» **What is needed**
When the string "vajadusel" is part of a line in the data below, report the whole line.

» **Data under study**
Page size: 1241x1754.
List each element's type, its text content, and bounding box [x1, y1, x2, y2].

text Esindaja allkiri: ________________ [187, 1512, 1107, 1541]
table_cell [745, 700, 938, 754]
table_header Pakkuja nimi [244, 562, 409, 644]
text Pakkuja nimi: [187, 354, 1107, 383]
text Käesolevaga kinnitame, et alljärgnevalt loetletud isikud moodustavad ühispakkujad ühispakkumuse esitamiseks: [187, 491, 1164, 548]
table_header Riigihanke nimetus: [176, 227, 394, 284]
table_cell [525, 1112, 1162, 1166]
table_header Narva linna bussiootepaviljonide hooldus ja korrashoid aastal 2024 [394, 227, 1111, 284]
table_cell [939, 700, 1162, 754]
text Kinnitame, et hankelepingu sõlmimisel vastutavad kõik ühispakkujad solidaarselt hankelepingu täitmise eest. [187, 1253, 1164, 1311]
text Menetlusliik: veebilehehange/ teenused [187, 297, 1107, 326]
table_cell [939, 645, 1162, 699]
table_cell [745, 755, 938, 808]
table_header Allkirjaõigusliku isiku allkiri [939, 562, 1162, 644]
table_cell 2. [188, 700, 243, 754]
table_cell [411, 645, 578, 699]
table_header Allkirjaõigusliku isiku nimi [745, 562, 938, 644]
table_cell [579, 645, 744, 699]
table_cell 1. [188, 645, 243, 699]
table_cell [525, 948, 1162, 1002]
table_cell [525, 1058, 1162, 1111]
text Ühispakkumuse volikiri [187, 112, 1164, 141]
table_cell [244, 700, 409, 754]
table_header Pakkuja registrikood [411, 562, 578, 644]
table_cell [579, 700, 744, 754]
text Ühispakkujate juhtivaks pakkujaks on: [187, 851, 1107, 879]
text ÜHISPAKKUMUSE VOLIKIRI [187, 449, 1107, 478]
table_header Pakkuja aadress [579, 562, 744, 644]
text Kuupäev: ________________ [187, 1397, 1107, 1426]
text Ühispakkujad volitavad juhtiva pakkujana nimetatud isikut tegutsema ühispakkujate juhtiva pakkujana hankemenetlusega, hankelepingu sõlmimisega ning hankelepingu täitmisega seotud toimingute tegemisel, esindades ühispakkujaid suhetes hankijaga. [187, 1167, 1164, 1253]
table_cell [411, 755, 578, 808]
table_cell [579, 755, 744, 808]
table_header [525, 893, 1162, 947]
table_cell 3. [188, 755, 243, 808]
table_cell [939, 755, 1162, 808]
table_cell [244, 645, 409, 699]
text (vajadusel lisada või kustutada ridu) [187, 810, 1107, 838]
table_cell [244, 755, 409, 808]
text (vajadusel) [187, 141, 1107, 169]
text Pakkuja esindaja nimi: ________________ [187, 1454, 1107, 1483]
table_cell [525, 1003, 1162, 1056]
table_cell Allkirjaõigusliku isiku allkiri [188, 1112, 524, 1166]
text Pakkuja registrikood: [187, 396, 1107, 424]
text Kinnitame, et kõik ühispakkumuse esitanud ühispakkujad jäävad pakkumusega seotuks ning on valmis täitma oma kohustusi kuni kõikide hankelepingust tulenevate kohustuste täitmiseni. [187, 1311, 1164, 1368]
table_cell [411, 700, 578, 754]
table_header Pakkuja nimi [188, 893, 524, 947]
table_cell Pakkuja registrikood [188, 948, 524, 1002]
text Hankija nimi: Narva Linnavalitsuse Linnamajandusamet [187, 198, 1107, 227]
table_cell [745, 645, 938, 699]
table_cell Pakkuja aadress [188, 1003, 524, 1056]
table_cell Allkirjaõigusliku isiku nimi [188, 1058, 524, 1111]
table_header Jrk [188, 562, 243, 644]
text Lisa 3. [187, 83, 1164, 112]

» **Finished task**
text (vajadusel lisada või kustutada ridu) [187, 810, 1107, 838]
text (vajadusel) [187, 141, 1107, 169]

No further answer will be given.